A Phase 3 clinical trial has confirmed that SB17, a proposed biosimilar to ustekinumab (Stelara), demonstrates similar efficacy, safety, pharmacokinetics, and immunogenicity in patients with moderate to severe plaque psoriasis. The double-blind, randomized controlled trial, conducted across 45 centers in 8 countries, compared SB17 to the reference product over a 28-week period, marking a significant step toward potentially more accessible treatment options for psoriasis patients.
The study, involving 249 subjects, randomized participants to receive either SB17 or the reference ustekinumab at 0 weeks, 4 weeks, and then every 12 weeks until week 40. The primary endpoint was the percent change from baseline in the Psoriasis Area and Severity Index (PASI) at week 12. The adjusted difference in PASI change from baseline at week 12 was –0.6% (95% CI, –3.780 to 2.579), falling within the pre-defined equivalence margin of –5% to 15%.
Efficacy and Safety Outcomes
The time-response curve of percent change of PASI from baseline was reported as "nearly identical" between the two groups up to week 28. Secondary efficacy endpoints, including Physician's Global Assessment and Dermatology Life Quality Index, were also comparable between the biosimilar and reference product groups, reinforcing the similarity in clinical outcomes.
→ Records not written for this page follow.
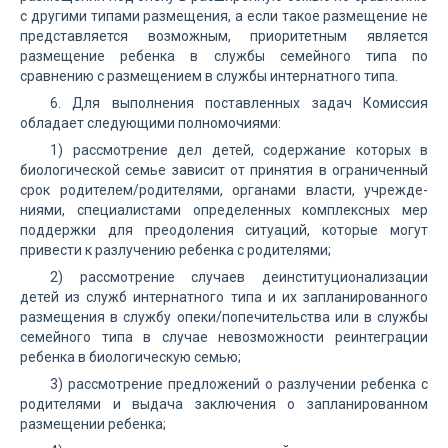
с другими типами размещения, а если такое размещение не
представляется возможным, приоритетным является
размещение ребенка в службы семейного типа по
сравнению с размещением в службы интернатного типа.
6. Для выполнения поставленных задач Комиссия
обладает следующими полномочиями:
1) рассмотрение дел детей, содержание которых в
биологической семье зависит от принятия в ограниченный
срок родителем/родителями, органами власти, учрежде-
ниями, специалистами определенных комплексных мер
поддержки для преодоления ситуаций, которые могут
привести к разлучению ребенка с родителями;
2) рассмотрение случаев деинституционализации
детей из служб интернатного типа и их запланированного
размещения в службу опеки/попечительства или в службы
семейного типа в случае невозможности реинтеграции
ребенка в биологическую семью;
3) рассмотрение предложений о разлучении ребенка с
родителями и выдача заключения о запланированном
размещении ребенка;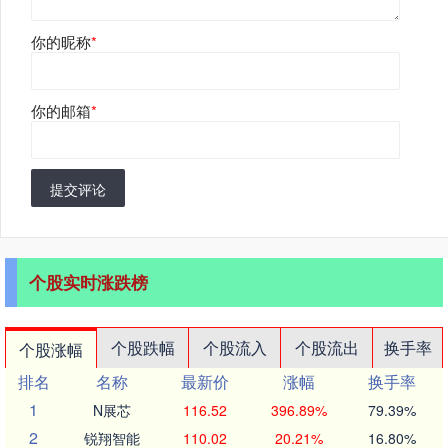
你的昵称
*
你的邮箱
*
提交评论
个股实时涨跌榜
个股跌幅
个股流入
个股流出
换手率
个股涨幅
排名
名称
最新价
涨幅
换手率
1
N展芯
116.52
396.89%
79.39%
2
锐翔智能
110.02
20.21%
16.80%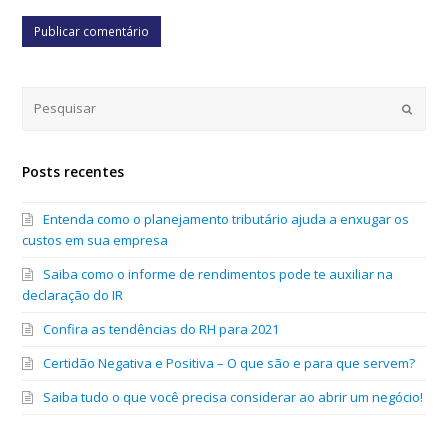
Submi
Posts recentes
Entenda como o planejamento tributário ajuda a enxugar os
custos em sua empresa
Saiba como o informe de rendimentos pode te auxiliar na
declaração do IR
Confira as tendências do RH para 2021
Certidão Negativa e Positiva – O que são e para que servem?
Saiba tudo o que você precisa considerar ao abrir um negócio!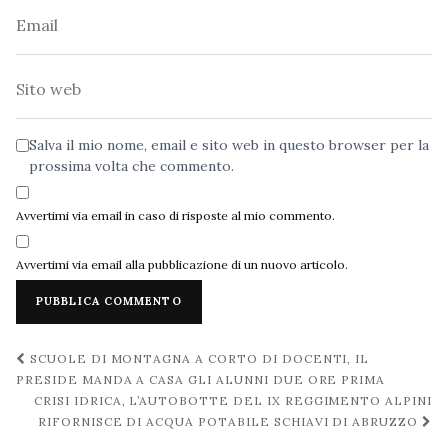
Email
Sito
web
Salva il mio nome, email e sito web in questo browser per la
prossima volta che commento.
Avvertimi via email in caso di risposte al mio commento.
Avvertimi via email alla pubblicazione di un nuovo articolo.
Navigazione
SCUOLE DI MONTAGNA A CORTO DI DOCENTI, IL
post
PRESIDE MANDA A CASA GLI ALUNNI DUE ORE PRIMA
CRISI IDRICA, L’AUTOBOTTE DEL IX REGGIMENTO ALPINI
RIFORNISCE DI ACQUA POTABILE SCHIAVI DI ABRUZZO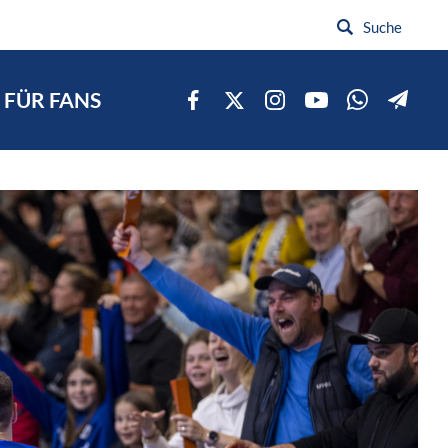
FÜR FANS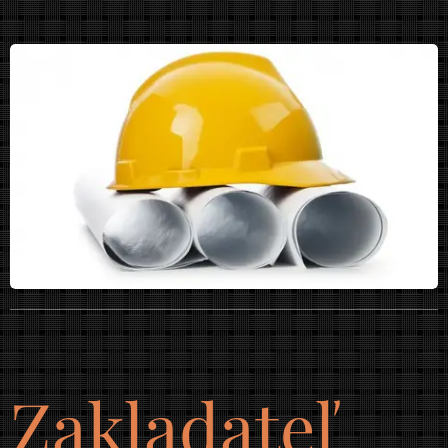
Zakladateľ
Regarding safety, the overall incidence of treatment-emergent adverse events (TEAEs) was 48% in the SB17 group and 49% in the reference product group. Most TEAEs were mild to moderate and not considered related to the study drugs. The most frequently reported TEAEs included nasopharyngitis, COVID-19, and upper respiratory tract infections. Six participants (2.4%) in the biosimilar group and 3 (1.2%) in the reference product group experienced serious TEAEs, but none were attributed to the study drugs.
Immunogenicity and Pharmacokinetics
The pharmacokinetic profiles were generally comparable between the two groups. Interestingly, the incidence of anti-drug antibodies (ADAs) was lower in the SB17 group (13%) compared to the reference product group (39%), with neutralizing antibodies at 14% and 35%, respectively. The authors noted that despite these differences in immunogenicity, the primary efficacy outcome remained comparable between groups in both ADA-positive and ADA-negative subgroups. They suggested that the difference in ADAs could be attributed to variations between the cell lines used to produce the two monoclonal antibodies.
Implications for Psoriasis Treatment
The introduction of biosimilars like SB17 could potentially lower treatment costs and increase patient access to effective therapies for psoriasis. Ustekinumab, an inhibitor of interleukins 12 and 23, offers an alternative to anti-TNF biologics, with advantages such as less frequent dosing and a potentially better safety profile. The study authors concluded that SB17 demonstrated clinical similarity to the reference ustekinumab up to week 28, with comparable safety and pharmacokinetic profiles, supporting its potential as a biosimilar option for patients with moderate to severe plaque psoriasis.